• [TASK STATEMENT]
Search the entries for the word "Sedai" and return every line where it is found.

[RECORDS FOR THIS EXERCISE — start]

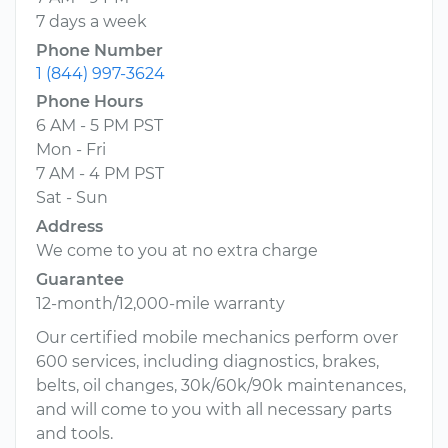
7 days a week
Phone Number
1 (844) 997-3624
Phone Hours
6 AM - 5 PM PST
Mon - Fri
7 AM - 4 PM PST
Sat - Sun
Address
We come to you at no extra charge
Guarantee
12-month/12,000-mile warranty
Our certified mobile mechanics perform over
600 services, including diagnostics, brakes,
belts, oil changes, 30k/60k/90k maintenances,
and will come to you with all necessary parts
and tools.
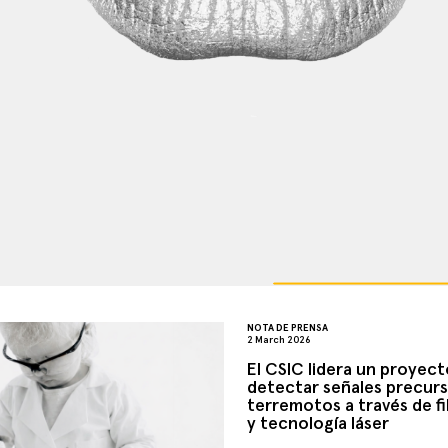
NOTA DE PRENSA
2 March 2026
El CSIC lidera un proyect
detectar señales precurs
terremotos a través de fi
y tecnología láser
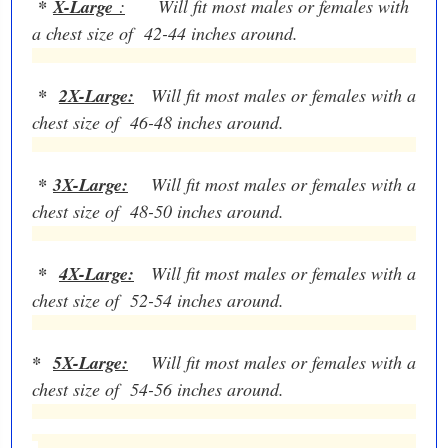
*
X-Large
:
Will fit most males or females with
a chest size of 42-44 inches around.
*
2X-Large:
Will fit most males or females with a
chest size of 46-48 inches around.
*
3X-Large:
Will fit most males or females with a
chest size of 48-50 inches around.
*
4X-Large:
Will fit most males or females with a
chest size of 52-54 inches around.
*
5X-Large:
Will fit most males or females with a
chest size of 54-56 inches around.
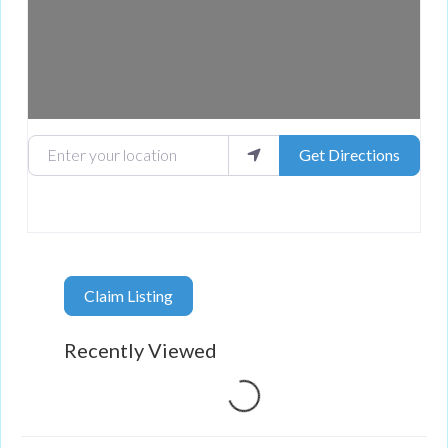
Enter your location
Get Directions
Claim Listing
Recently Viewed
Loading...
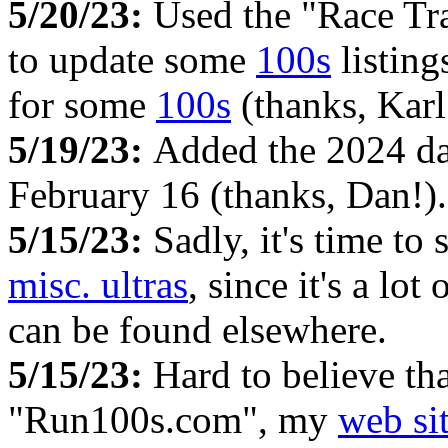
5/20/23:
Used the "Race Tr
to update some
100s
listing
for some
100s
(thanks, Kar
5/19/23:
Added the 2024 da
February 16 (thanks, Dan!).
5/15/23:
Sadly, it's time to
misc. ultras
, since it's a lo
can be found elsewhere.
5/15/23:
Hard to believe tha
"Run100s.com", my
web si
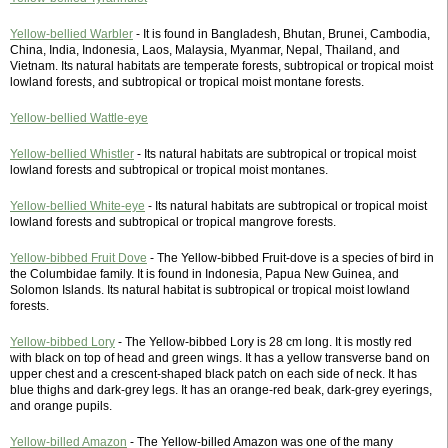
Yellow-bellied Warbler
- It is found in Bangladesh, Bhutan, Brunei, Cambodia,
China, India, Indonesia, Laos, Malaysia, Myanmar, Nepal, Thailand, and
Vietnam. Its natural habitats are temperate forests, subtropical or tropical moist
lowland forests, and subtropical or tropical moist montane forests.
Yellow-bellied Wattle-eye
Yellow-bellied Whistler
- Its natural habitats are subtropical or tropical moist
lowland forests and subtropical or tropical moist montanes.
Yellow-bellied White-eye
- Its natural habitats are subtropical or tropical moist
lowland forests and subtropical or tropical mangrove forests.
Yellow-bibbed Fruit Dove
- The Yellow-bibbed Fruit-dove is a species of bird in
the Columbidae family. It is found in Indonesia, Papua New Guinea, and
Solomon Islands. Its natural habitat is subtropical or tropical moist lowland
forests.
Yellow-bibbed Lory
- The Yellow-bibbed Lory is 28 cm long. It is mostly red
with black on top of head and green wings. It has a yellow transverse band on
upper chest and a crescent-shaped black patch on each side of neck. It has
blue thighs and dark-grey legs. It has an orange-red beak, dark-grey eyerings,
and orange pupils.
Yellow-billed Amazon
- The Yellow-billed Amazon was one of the many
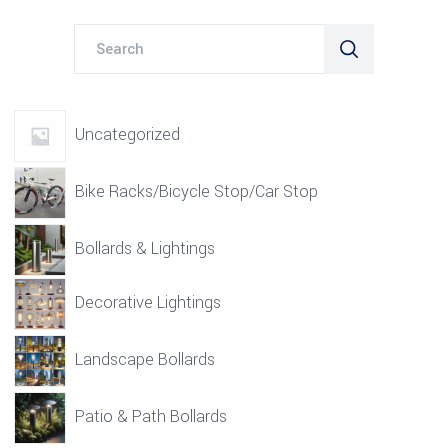
Search
for:
Uncategorized
Bike Racks/Bicycle Stop/Car Stop
Bollards & Lightings
Decorative Lightings
Landscape Bollards
Patio & Path Bollards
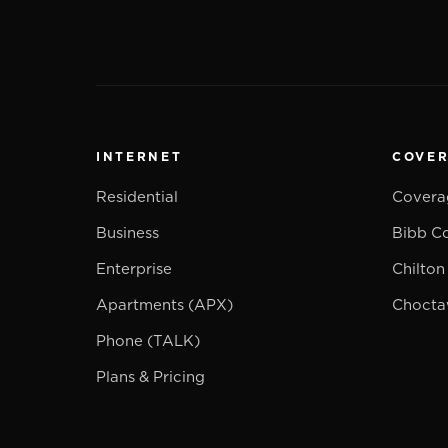
INTERNET
COVE
Residential
Covera
Business
Bibb C
Enterprise
Chilton
Apartments (APX)
Chocta
Phone (TALK)
Plans & Pricing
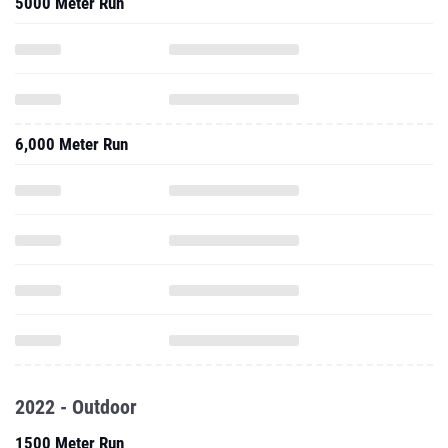
5000 Meter Run
6,000 Meter Run
2022 - Outdoor
1500 Meter Run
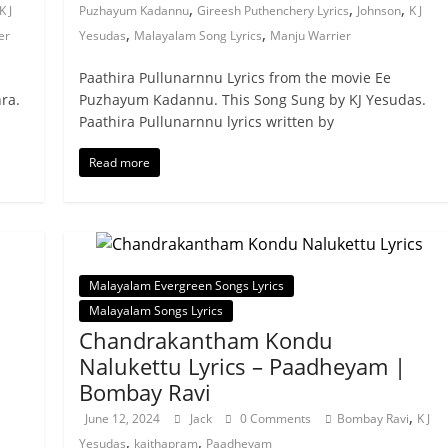
,
,
,
K J
Puzhayum Kadannu
Gireesh Puthenchery Lyrics
Johnson
K J
,
,
er
Yesudas
Malayalam Song Lyrics
Manju Warrier
Paathira Pullunarnnu Lyrics from the movie Ee
ra.
Puzhayum Kadannu. This Song Sung by KJ Yesudas.
Paathira Pullunarnnu lyrics written by
Read more
Malayalam Evergreen Songs Lyrics
Malayalam Songs Lyrics
Chandrakantham Kondu
Nalukettu Lyrics – Paadheyam |
Bombay Ravi
,
June 12, 2024
Jack
0 Comments
Bombay Ravi
K J
,
,
Yesudas
kaithapram
Paadheyam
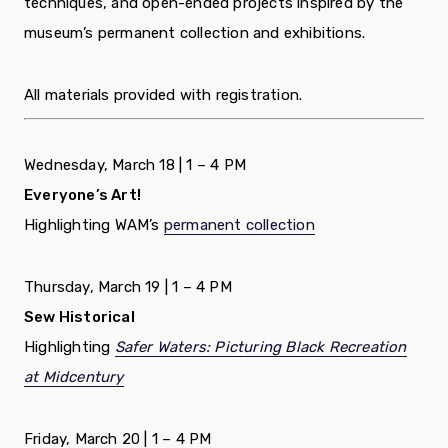
techniques, and open-ended projects inspired by the
museum’s permanent collection and exhibitions.
All materials provided with registration.
Wednesday, March 18 | 1 – 4 PM
Everyone’s Art!
Highlighting WAM’s
permanent collection
Thursday, March 19 | 1 – 4 PM
Sew Historical
Highlighting
Safer Waters: Picturing Black Recreation
at Midcentury
Friday, March 20 | 1 – 4 PM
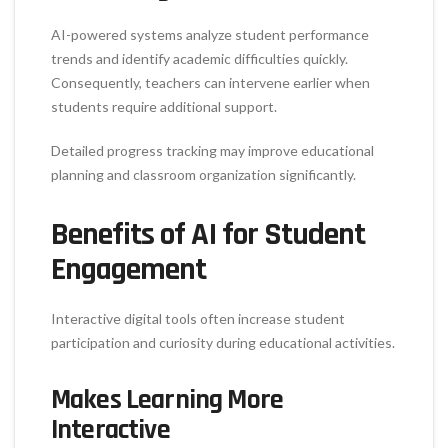
AI-powered systems analyze student performance
trends and identify academic difficulties quickly.
Consequently, teachers can intervene earlier when
students require additional support.
Detailed progress tracking may improve educational
planning and classroom organization significantly.
Benefits of AI for Student
Engagement
Interactive digital tools often increase student
participation and curiosity during educational activities.
Makes Learning More
Interactive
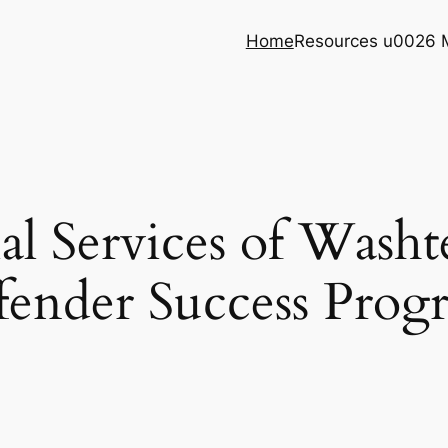
Home
Resources u0026 
ial Services of Was
fender Success Prog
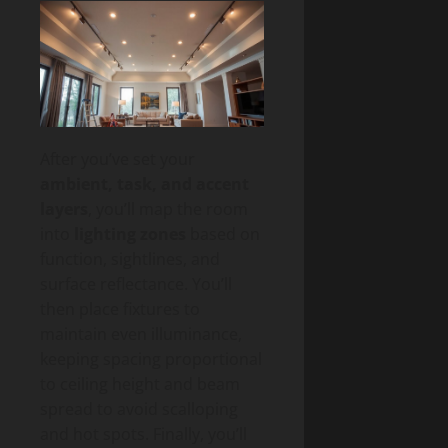
After you’ve set your
ambient, task, and accent
layers
, you’ll map the room
into
lighting zones
based on
function, sightlines, and
surface reflectance. You’ll
then place fixtures to
maintain even illuminance,
keeping spacing proportional
to ceiling height and beam
spread to avoid scalloping
and hot spots. Finally, you’ll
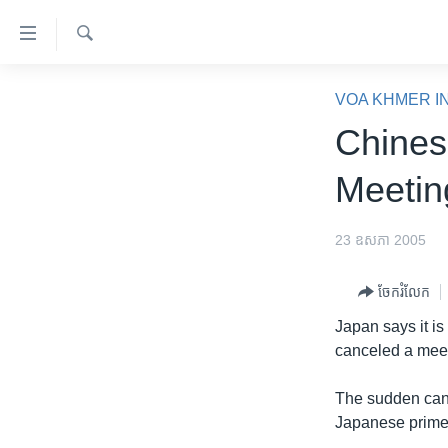
ភ្ជាប់​
ទៅ​
គេហទំព័រ​
ស្វែង​
កម្ពុជា
រក
VOA KHMER I
ទាក់ទង
អន្តរជាតិ
Chines
រំលង​
និង​
អាមេរិក
Meetin
ចូល​
ចិន
ទៅ​​
ទំព័រ​
ហេឡូវីអូអេ
23 ឧសភា 2005
ព័ត៌មាន​​
កម្ពុជាច្នៃប្រតិដ្ឋ
តែ​
ចែករំលែក
ម្តង
ព្រឹត្តិការណ៍ព័ត៌មាន
Japan says it is
រំលង​
ទូរទស្សន៍ / វីដេអូ​
canceled a meet
និង​
ចូល​
វិទ្យុ / ផតខាសថ៍
The sudden canc
ទៅ​
កម្មវិធីទាំងអស់
Japanese prime m
ទំព័រ​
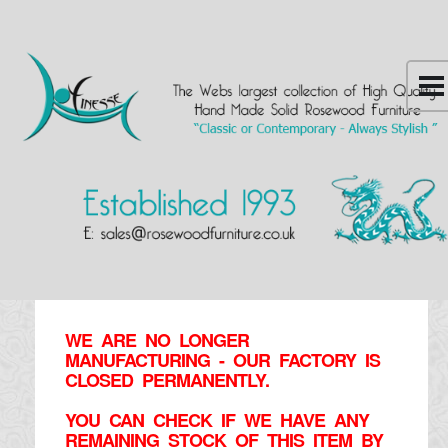
WE ARE NO LONGER
MANUFACTURING - OUR FACTORY IS
CLOSED PERMANENTLY.
YOU CAN CHECK IF WE HAVE ANY
REMAINING STOCK OF THIS ITEM BY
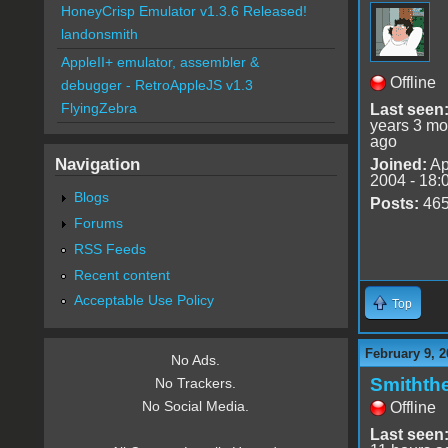
HoneyCrisp Emulator v1.3.6 Released!
landonsmith
AppleII+ emulator, assembler &
Offline
debugger - RetroAppleJS v1.3
FlyingZebra
Last seen
years 3 mo
ago
Navigation
Joined:
Ap
2004 - 18:
Blogs
Posts:
46
Forums
RSS Feeds
Recent content
Acceptable Use Policy
Top
February 9, 2
No Ads.
Smithth
No Trackers.
No Social Media.
Offline
Last seen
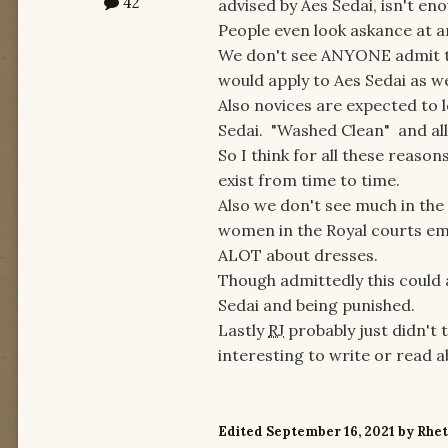
42
advised by Aes Sedai, isn't e
People even look askance at 
We don't see ANYONE admit 
would apply to Aes Sedai as we
Also novices are expected to 
Sedai. "Washed Clean" and al
So I think for all these reaso
exist from time to time.
Also we don't see much in the
women in the Royal courts e
ALOT about dresses.
Though admittedly this could 
Sedai and being punished.
Lastly
RJ
probably just didn't 
interesting to write or read 
Edited
September 16, 2021
by Rhet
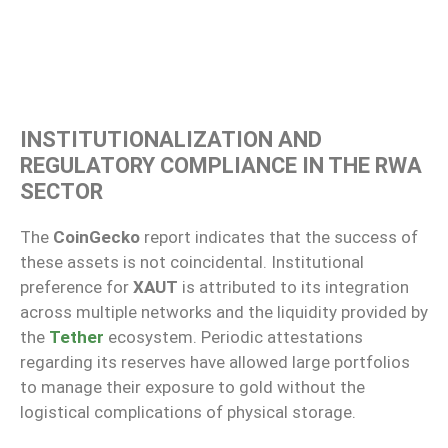
INSTITUTIONALIZATION AND
REGULATORY COMPLIANCE IN THE RWA
SECTOR
The
CoinGecko
report indicates that the success of
these assets is not coincidental. Institutional
preference for
XAUT
is attributed to its integration
across multiple networks and the liquidity provided by
the
Tether
ecosystem. Periodic attestations
regarding its reserves have allowed large portfolios
to manage their exposure to gold without the
logistical complications of physical storage.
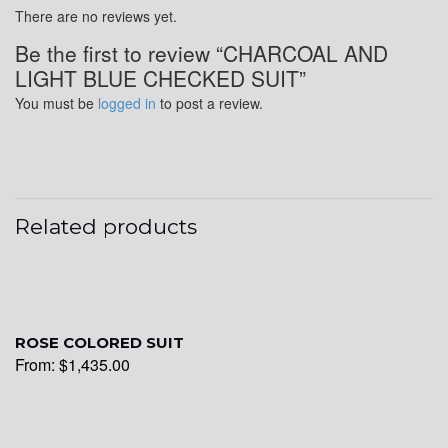
There are no reviews yet.
Be the first to review “CHARCOAL AND
YL24
LIGHT BLUE CHECKED SUIT”
You must be
logged in
to post a review.
YL26
Related products
YL25
YL28
ROSE COLORED SUIT
From:
$
1,435.00
YL29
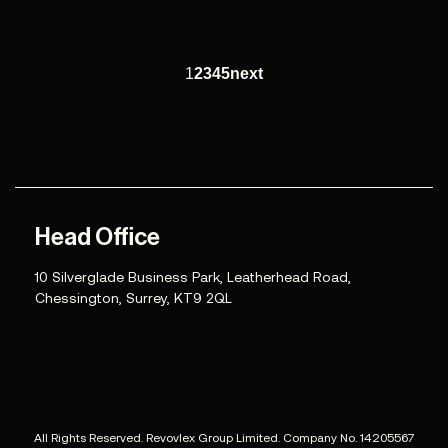
1
2
3
4
5
next
Head Office
10 Silverglade Business Park, Leatherhead Road,
Chessington, Surrey, KT9 2QL
All Rights Reserved. Revovlex Group Limited. Company No. 14205567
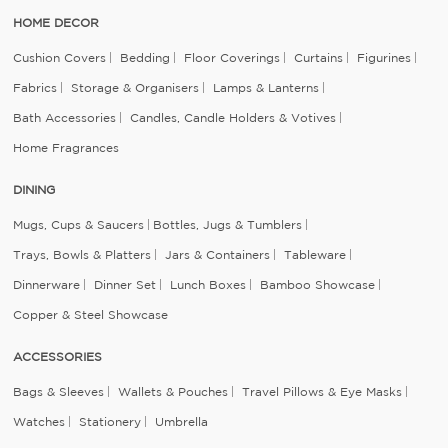
HOME DECOR
Cushion Covers
Bedding
Floor Coverings
Curtains
Figurines
Fabrics
Storage & Organisers
Lamps & Lanterns
Bath Accessories
Candles, Candle Holders & Votives
Home Fragrances
DINING
Mugs, Cups & Saucers
Bottles, Jugs & Tumblers
Trays, Bowls & Platters
Jars & Containers
Tableware
Dinnerware
Dinner Set
Lunch Boxes
Bamboo Showcase
Copper & Steel Showcase
ACCESSORIES
Bags & Sleeves
Wallets & Pouches
Travel Pillows & Eye Masks
Watches
Stationery
Umbrella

[RECORDS FOR THIS EXERCISE — finish]

• [RESPONSE TO THIS EXERCISE]
advised by Aes Sedai, isn't e
would apply to Aes Sedai as we
Sedai. "Washed Clean" and al
Sedai and being punished.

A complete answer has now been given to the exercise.